Challenge – Pull out every line in the material below that contains the word "none", copying each one unchanged.
● ● ● ● ●
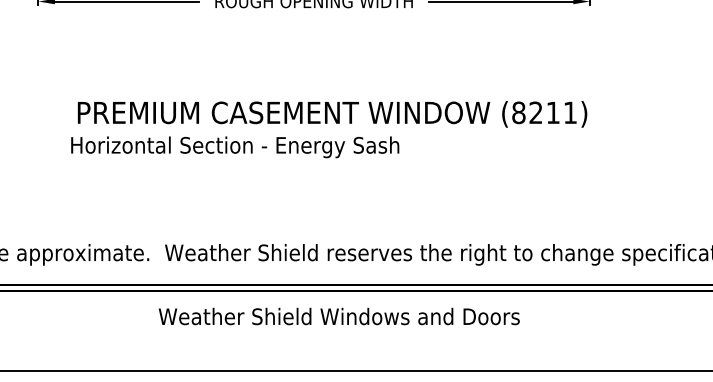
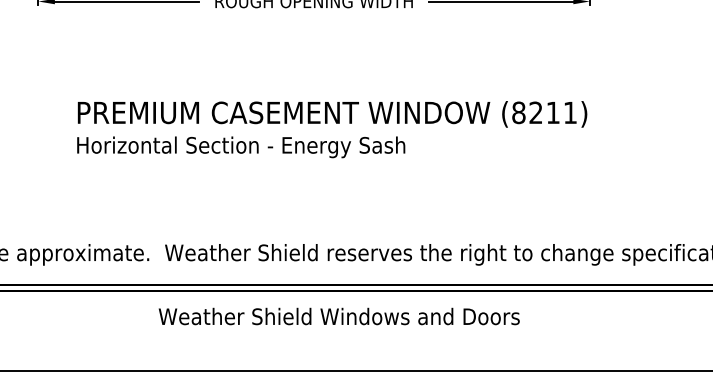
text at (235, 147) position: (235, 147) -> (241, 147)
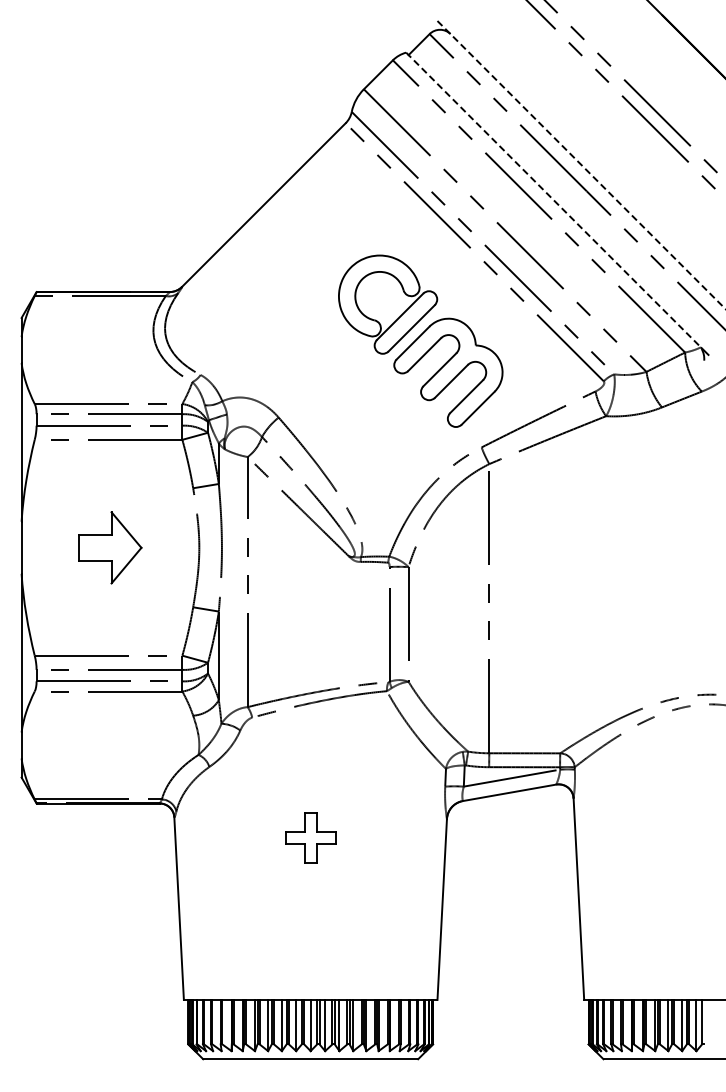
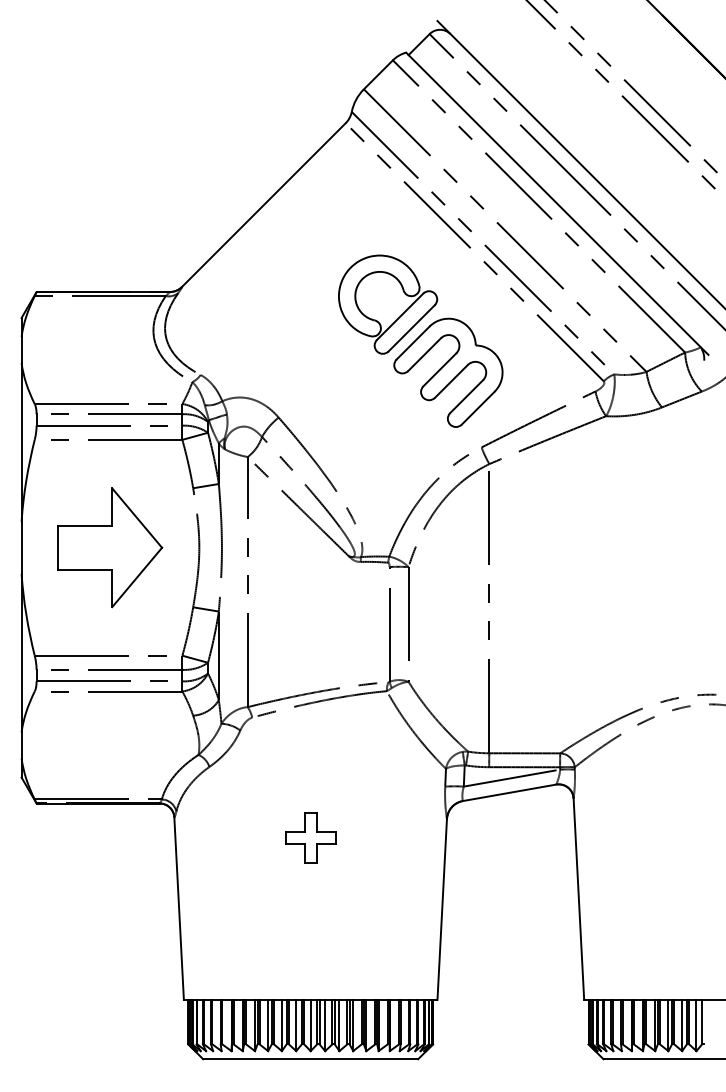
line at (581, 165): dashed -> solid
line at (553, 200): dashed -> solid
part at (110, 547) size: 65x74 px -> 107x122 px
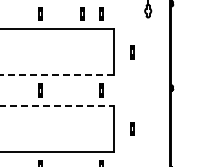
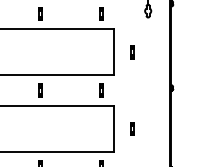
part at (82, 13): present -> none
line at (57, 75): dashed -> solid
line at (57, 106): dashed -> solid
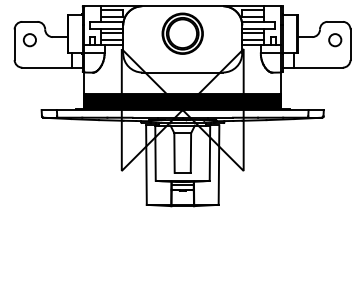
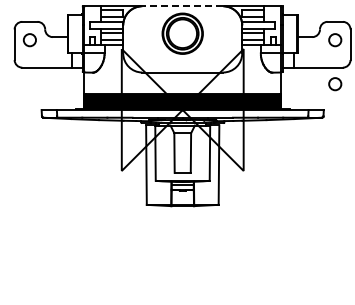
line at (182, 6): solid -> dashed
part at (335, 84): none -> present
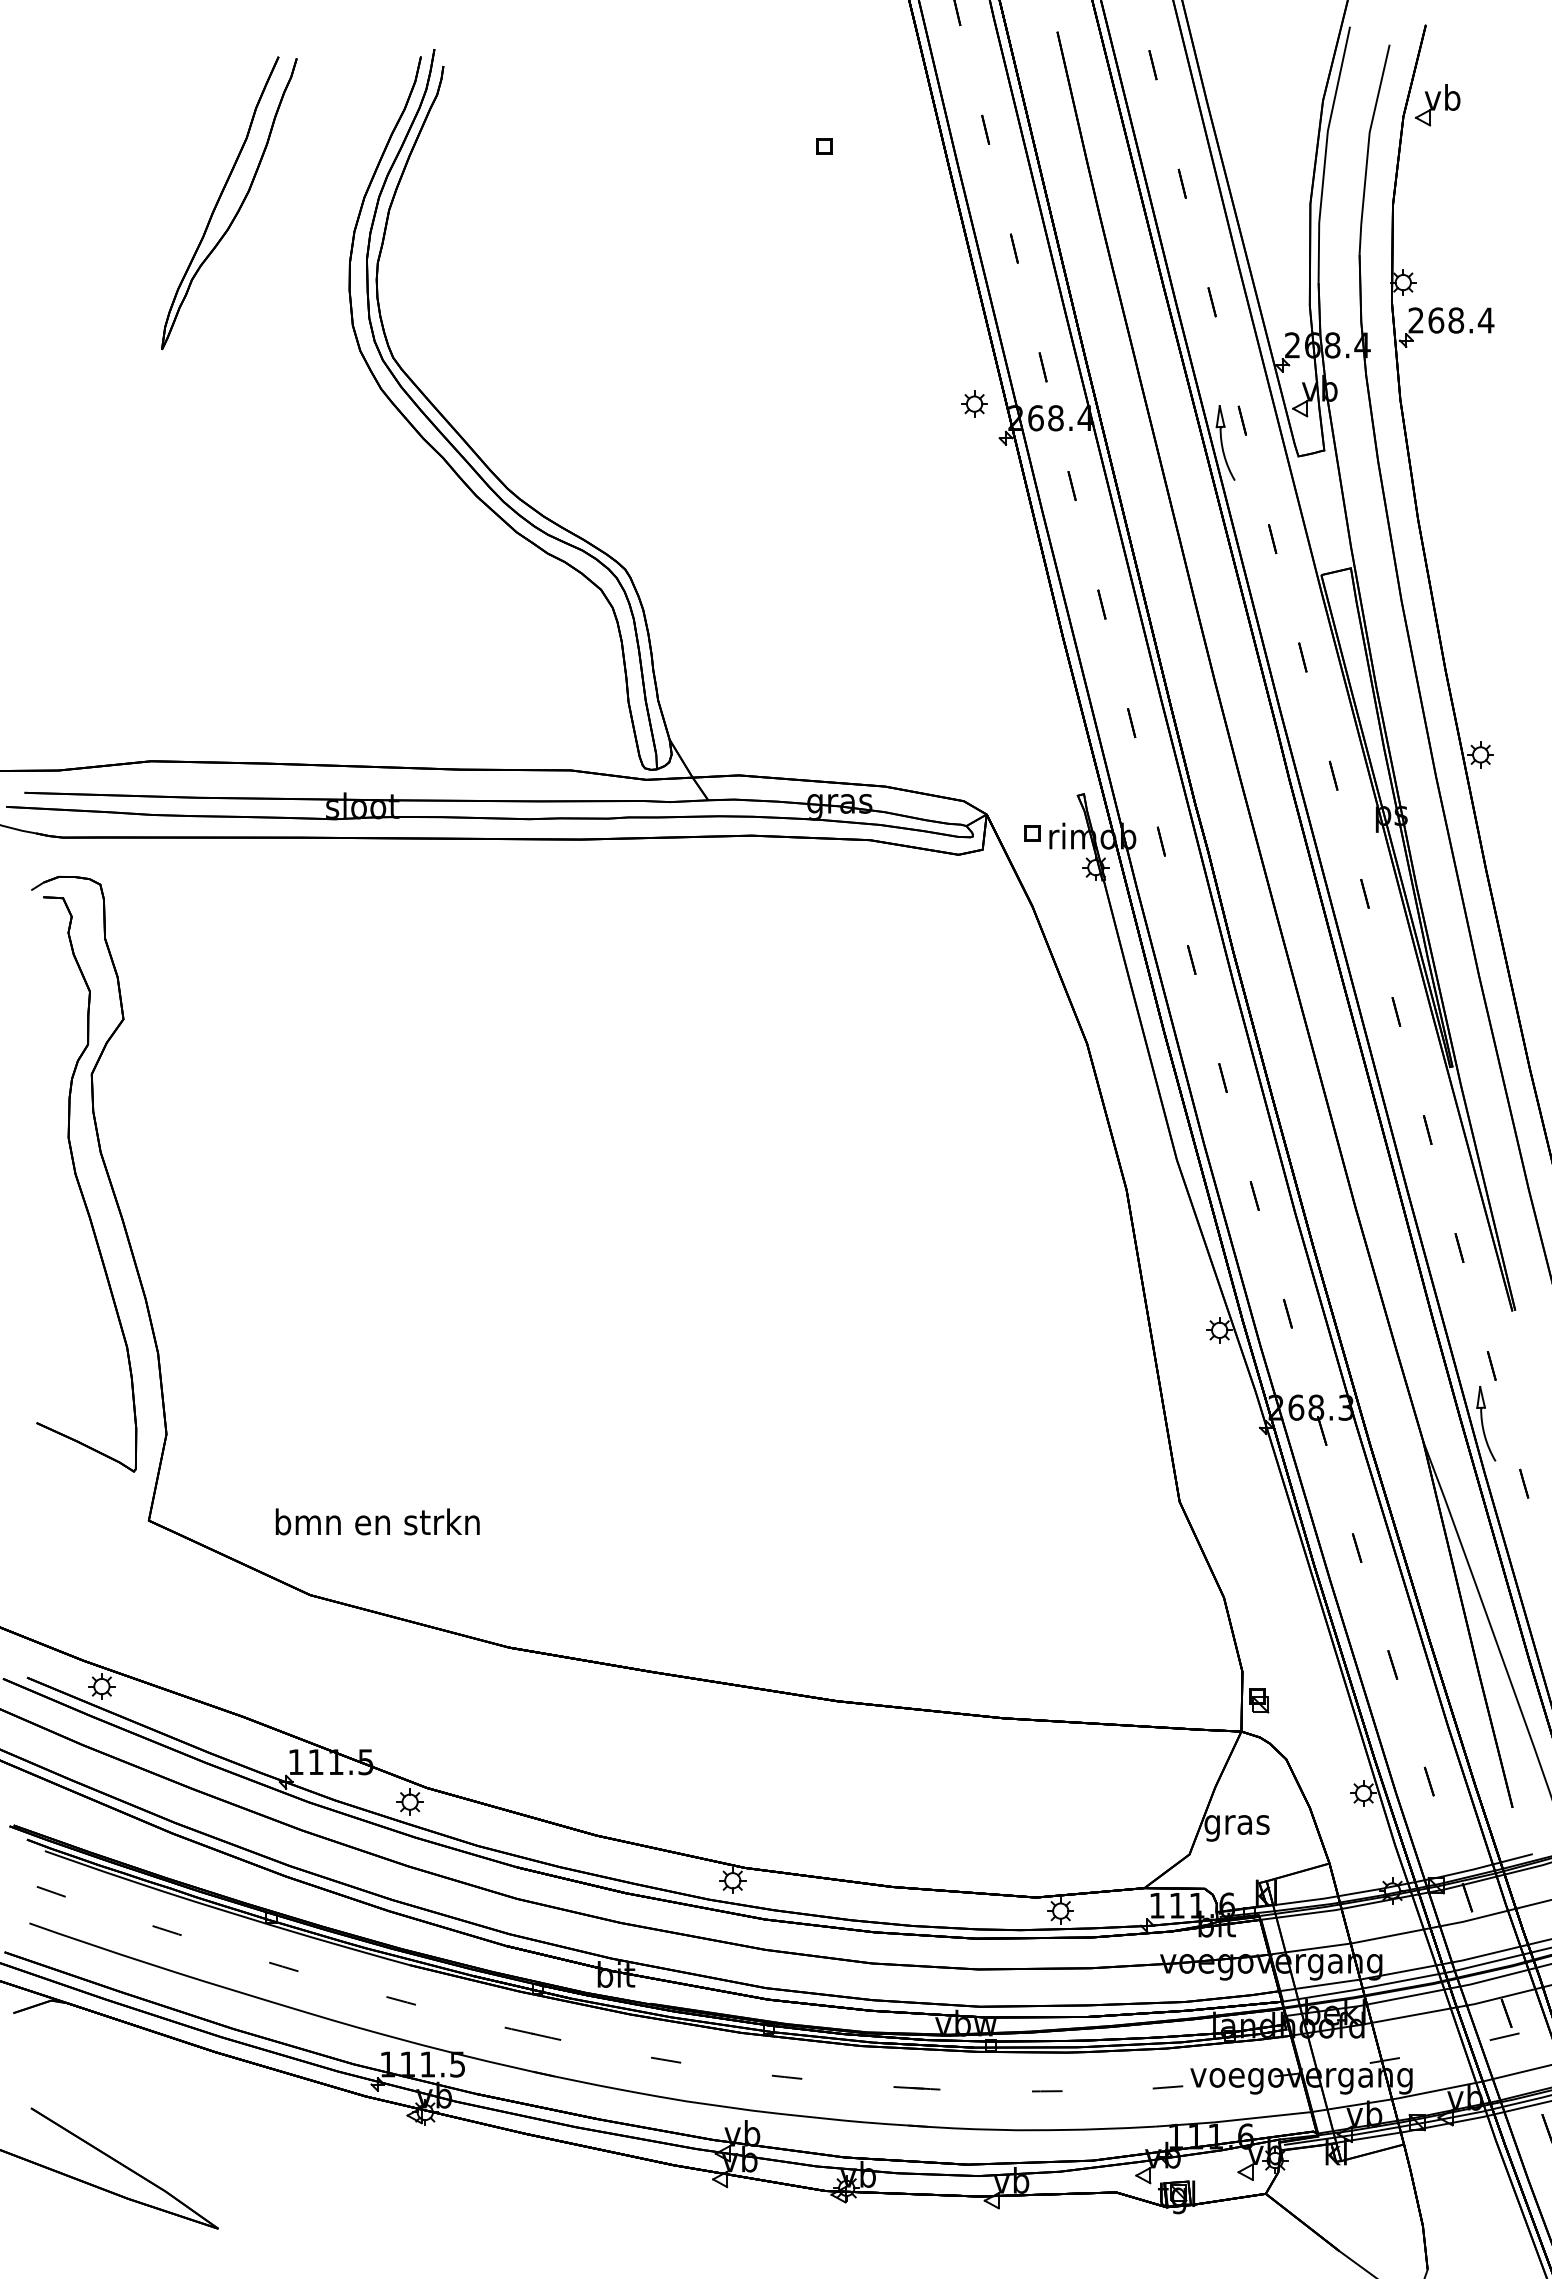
● ● ● ● ●
Output of the exercise –
part at (82, 13): present -> none
part at (335, 84): none -> present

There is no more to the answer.